→ Exercise instructions
Rewrite the items from the start up to and including the line containing "werken wij samen met Google", changing "analytische" to "statistische" and keeping everything else the same.
━━ Input data ━━
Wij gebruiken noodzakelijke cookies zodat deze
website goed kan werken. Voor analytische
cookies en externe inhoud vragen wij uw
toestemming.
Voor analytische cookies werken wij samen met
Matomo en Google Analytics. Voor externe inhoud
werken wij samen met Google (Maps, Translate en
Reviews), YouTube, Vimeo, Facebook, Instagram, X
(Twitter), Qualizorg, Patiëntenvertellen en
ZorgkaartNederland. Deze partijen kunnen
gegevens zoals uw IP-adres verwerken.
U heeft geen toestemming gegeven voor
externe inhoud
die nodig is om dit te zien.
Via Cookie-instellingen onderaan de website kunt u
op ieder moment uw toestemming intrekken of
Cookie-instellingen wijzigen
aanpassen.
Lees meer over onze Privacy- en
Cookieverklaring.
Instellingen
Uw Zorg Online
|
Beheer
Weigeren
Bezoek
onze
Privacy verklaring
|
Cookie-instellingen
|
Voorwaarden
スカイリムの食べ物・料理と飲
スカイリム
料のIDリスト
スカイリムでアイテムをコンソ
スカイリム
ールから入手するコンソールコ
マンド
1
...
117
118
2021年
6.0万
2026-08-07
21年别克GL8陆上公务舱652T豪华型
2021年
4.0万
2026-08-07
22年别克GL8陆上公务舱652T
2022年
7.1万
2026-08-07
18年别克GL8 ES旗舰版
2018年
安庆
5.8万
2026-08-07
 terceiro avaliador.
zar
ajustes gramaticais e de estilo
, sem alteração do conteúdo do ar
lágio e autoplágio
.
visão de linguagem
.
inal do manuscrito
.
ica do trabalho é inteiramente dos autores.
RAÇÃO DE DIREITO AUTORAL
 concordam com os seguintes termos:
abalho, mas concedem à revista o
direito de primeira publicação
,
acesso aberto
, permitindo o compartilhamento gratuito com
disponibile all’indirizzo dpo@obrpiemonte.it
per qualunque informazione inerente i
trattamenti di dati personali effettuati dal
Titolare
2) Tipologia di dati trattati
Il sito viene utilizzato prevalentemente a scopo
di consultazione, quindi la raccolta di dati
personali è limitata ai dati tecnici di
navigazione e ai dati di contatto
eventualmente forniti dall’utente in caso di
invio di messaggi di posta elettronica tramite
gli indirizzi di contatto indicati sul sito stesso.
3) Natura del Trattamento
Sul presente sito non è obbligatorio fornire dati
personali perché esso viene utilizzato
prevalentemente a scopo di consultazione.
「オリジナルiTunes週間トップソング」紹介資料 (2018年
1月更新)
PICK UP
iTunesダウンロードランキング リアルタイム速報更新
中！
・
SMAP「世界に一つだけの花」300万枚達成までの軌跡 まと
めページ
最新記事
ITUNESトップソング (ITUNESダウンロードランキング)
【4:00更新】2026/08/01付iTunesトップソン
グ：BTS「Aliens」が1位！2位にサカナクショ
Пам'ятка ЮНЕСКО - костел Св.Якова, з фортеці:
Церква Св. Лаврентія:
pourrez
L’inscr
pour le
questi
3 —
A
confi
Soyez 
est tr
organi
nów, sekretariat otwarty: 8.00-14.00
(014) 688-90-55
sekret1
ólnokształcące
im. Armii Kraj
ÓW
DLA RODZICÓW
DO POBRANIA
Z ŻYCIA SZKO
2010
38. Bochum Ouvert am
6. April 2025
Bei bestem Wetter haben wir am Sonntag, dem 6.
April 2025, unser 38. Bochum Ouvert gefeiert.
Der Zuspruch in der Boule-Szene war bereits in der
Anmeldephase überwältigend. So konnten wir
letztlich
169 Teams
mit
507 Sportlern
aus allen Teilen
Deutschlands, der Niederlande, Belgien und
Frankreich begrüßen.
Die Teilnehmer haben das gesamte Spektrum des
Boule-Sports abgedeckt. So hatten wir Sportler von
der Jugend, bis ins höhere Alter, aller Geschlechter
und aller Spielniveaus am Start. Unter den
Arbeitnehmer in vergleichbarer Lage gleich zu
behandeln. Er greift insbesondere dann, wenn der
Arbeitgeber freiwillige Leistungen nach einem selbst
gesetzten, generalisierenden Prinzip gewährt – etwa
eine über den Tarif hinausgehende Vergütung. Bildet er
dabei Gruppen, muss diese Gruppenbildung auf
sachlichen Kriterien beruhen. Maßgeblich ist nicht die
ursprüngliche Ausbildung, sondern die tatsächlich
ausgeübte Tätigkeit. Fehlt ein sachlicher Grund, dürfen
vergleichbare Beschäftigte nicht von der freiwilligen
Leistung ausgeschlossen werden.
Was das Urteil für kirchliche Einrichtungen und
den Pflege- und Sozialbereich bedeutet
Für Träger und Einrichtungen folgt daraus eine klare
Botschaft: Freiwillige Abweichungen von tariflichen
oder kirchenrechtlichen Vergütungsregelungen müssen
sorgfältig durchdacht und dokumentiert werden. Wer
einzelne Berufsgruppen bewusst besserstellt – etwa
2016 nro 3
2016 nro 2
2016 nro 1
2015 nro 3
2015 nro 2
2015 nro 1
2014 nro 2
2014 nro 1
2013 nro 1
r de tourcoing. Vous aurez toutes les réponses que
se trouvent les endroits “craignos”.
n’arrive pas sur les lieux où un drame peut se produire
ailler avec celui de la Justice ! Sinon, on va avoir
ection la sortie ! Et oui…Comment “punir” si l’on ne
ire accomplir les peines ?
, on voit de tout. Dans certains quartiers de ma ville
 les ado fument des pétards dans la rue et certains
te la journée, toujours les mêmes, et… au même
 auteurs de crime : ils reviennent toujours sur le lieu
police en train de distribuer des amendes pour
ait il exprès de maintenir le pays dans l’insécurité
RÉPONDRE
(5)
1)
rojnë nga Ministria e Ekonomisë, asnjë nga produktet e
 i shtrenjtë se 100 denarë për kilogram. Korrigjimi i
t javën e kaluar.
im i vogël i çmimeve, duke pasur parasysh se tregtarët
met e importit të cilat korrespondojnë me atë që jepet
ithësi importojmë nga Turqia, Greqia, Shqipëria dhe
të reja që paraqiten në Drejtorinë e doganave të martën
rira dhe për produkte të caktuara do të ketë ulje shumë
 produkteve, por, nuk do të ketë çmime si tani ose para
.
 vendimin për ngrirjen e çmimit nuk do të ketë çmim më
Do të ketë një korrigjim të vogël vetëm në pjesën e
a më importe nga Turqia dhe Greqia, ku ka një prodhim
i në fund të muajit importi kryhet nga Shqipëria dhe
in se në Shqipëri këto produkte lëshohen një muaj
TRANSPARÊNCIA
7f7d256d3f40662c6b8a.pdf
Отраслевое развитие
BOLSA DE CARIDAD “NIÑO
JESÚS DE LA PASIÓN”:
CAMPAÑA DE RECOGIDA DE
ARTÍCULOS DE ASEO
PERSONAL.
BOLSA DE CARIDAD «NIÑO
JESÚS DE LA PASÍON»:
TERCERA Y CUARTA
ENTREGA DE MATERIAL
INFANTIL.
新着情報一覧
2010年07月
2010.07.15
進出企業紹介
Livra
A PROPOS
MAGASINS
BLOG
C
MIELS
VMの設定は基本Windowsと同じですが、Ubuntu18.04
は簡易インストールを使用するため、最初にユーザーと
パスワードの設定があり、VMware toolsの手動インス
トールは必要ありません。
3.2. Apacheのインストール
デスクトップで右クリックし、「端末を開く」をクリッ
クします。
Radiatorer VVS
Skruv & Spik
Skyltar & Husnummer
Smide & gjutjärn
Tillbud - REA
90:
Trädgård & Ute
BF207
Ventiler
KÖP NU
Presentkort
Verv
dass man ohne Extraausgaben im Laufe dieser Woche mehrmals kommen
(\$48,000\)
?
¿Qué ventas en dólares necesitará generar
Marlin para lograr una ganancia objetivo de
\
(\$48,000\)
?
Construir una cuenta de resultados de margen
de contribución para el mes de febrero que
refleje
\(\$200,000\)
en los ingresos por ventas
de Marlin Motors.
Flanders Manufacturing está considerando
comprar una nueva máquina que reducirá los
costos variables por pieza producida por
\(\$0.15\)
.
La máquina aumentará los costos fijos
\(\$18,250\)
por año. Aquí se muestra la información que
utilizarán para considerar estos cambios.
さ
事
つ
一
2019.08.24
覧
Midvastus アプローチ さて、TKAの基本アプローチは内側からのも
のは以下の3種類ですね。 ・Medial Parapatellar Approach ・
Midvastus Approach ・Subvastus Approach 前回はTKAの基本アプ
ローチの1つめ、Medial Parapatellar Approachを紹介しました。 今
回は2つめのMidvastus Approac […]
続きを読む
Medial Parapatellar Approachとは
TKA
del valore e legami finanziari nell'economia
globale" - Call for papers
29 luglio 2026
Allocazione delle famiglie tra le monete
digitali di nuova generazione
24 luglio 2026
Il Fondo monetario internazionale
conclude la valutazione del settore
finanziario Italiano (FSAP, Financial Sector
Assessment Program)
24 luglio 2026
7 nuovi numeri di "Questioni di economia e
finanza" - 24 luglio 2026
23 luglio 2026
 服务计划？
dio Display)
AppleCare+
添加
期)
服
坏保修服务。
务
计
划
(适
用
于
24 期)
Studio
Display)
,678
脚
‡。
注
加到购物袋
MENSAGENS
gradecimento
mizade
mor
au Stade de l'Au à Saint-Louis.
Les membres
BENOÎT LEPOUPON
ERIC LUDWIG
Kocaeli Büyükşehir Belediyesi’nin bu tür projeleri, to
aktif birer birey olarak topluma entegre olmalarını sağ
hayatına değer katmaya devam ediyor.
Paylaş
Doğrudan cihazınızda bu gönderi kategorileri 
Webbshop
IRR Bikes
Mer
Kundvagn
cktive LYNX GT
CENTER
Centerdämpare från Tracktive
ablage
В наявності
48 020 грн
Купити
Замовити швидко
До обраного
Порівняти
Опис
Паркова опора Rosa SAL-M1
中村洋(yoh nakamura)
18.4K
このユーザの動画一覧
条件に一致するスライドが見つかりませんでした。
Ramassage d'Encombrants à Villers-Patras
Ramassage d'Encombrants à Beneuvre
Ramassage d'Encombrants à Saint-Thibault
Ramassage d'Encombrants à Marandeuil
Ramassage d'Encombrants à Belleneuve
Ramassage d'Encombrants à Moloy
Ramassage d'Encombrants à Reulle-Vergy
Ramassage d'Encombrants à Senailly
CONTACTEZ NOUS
━━━
→ Answer for the task
Wij gebruiken noodzakelijke cookies zodat deze
website goed kan werken. Voor statistische
cookies en externe inhoud vragen wij uw
toestemming.
Voor statistische cookies werken wij samen met
Matomo en Google Analytics. Voor externe inhoud
werken wij samen met Google (Maps, Translate en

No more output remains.